Há ainda modelos que permitem fazer mergulhos de até 1 metro de profundidade durante 30 minutos. E detalhe: ouvindo música durante o nado.
De fato, por mais arrojados que sejam os novos modelos, a relutância em usá-los ainda é grande. Para muitos, aparelho auditivo é sinônimo de velhice ou, pior, surdez. E nem adianta argumentar que pessoas usam óculos de grau e, nem por isso, são chamadas de cegas. Puro preconceito ou falta de informação, né?
“Essa rejeição costuma ser natural no início”, diz a fonoaudióloga Kátia de Freitas Alvarenga, da Universidade de São Paulo (USP). “Depois que você explica que o aparelho vai ajudá-los a recuperar a habilidade de ouvir e interagir, tendem a perder o preconceito”, explica.
Em nome da discrição, porém, empresas já vêm bolando aparelhinhos totalmente internos – ao contrário das versões tradicionais, esses dependem de um procedimento para a instalação. No Brasil, 35 pacientes, com graus de deficiência de leve a severa, já se submeteram à técnica que consiste em implantar um dispositivo de 3,5 milímetros de espessura dentro do ouvido.
“A exemplo dos modelos convencionais, ele amplifica o som que chega ao ouvido. Só que fica debaixo da pele e ninguém vê”, descreve o otorrino Iulo Baraúna, que realizou a primeira cirurgia com o sistema da Cochlear no país.
O fim do silêncio
Apesar da eficácia nos casos de déficit leve ou moderado, há situações que os aparatos de última geração não resolvem. Quando a perda auditiva é profunda, por exemplo, não raro a solução recai no implante coclear. Nessa intervenção, já batizada de “ouvido biônico”, eletrodos fazem as vezes da cóclea, lá dentro da orelha. “A técnica é indicada nos graus severo e profundo ou quando os aparelhos já não oferecem benefício”, esclarece Luciana de Resende.

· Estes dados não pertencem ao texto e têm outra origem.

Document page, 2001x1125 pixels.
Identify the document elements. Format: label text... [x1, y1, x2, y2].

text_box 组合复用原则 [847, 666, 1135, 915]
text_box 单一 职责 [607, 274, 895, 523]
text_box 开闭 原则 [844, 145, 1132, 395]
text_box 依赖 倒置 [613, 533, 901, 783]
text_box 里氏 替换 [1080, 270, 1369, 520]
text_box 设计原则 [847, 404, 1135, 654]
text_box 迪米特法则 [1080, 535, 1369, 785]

Foi assim com a gaúcha Paula Pfeifer Moreira, de 36 anos. Quando ela tinha 16, foi diagnosticada com surdez severa. Ao completar 31 anos, já sem ouvir absolutamente nada, decidiu fazer a cirurgia de implante coclear – em 2013, no ouvido direito e, em 2016, no esquerdo. “A adaptação foi mágica e cansativa ao mesmo tempo. Mas não me arrependo. Faria tudo outra vez”, conta Paula, que já conversa normalmente ao telefone, algo que não fez durante 15 anos. De casos brandos a graves, é a tecnologia progredindo em busca dos decibéis perdidos.

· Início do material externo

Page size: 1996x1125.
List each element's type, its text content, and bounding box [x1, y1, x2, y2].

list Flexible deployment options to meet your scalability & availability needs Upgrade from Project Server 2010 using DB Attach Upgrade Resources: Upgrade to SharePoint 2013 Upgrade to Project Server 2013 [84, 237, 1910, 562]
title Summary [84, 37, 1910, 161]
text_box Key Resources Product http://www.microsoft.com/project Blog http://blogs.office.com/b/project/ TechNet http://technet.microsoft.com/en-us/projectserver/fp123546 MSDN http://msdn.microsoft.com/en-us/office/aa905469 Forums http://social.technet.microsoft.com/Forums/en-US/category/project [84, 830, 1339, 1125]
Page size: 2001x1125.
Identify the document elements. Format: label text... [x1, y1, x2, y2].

Perda auditiva não escolhe idade
Na infância, ela pode ser causada por infecções, lesões na cabeça ou remédios tóxicos ao ouvido. “O tratamento deve ocorrer logo após o diagnóstico. Caso contrário, ocorrem prejuízos ao córtex auditivo”, explica a fonoaudióloga Kátia de Freitas Alvarenga, da USP. A
inda que isso aconteça, felizmente existe um número expressivo de aparelhos para os pequenos. Uns com luzes que indicam falta de bateria, outros com presilhas que evitam a perda da prótese… “Só que as crianças precisam de uma equipe bem treinada para ajudá-las a se adaptar ao dispositivo”, salienta a otorrino Tânia Sih, da Sociedade Brasileira de Pediatria.
Os graus da perda de audição
Leve: a pessoa até interage em um bate-papo entre amigos, mas tem dificuldade para decifrar cochichos, por exemplo.
Moderada: não se consegue falar ao telefone ou assistir à televisão sem aumentar o volume do aparelho.
Severa: é impossível manter uma conversa em tom normal (60 dB). O indivíduo só consegue escutar ou se faz entender em volume bem alto.
Profunda: a pessoa escuta apenas ruídos estridentes como os de buzina, de britadeira ou aparelho de MP3 no volume máximo (entre 110 e 130 dB).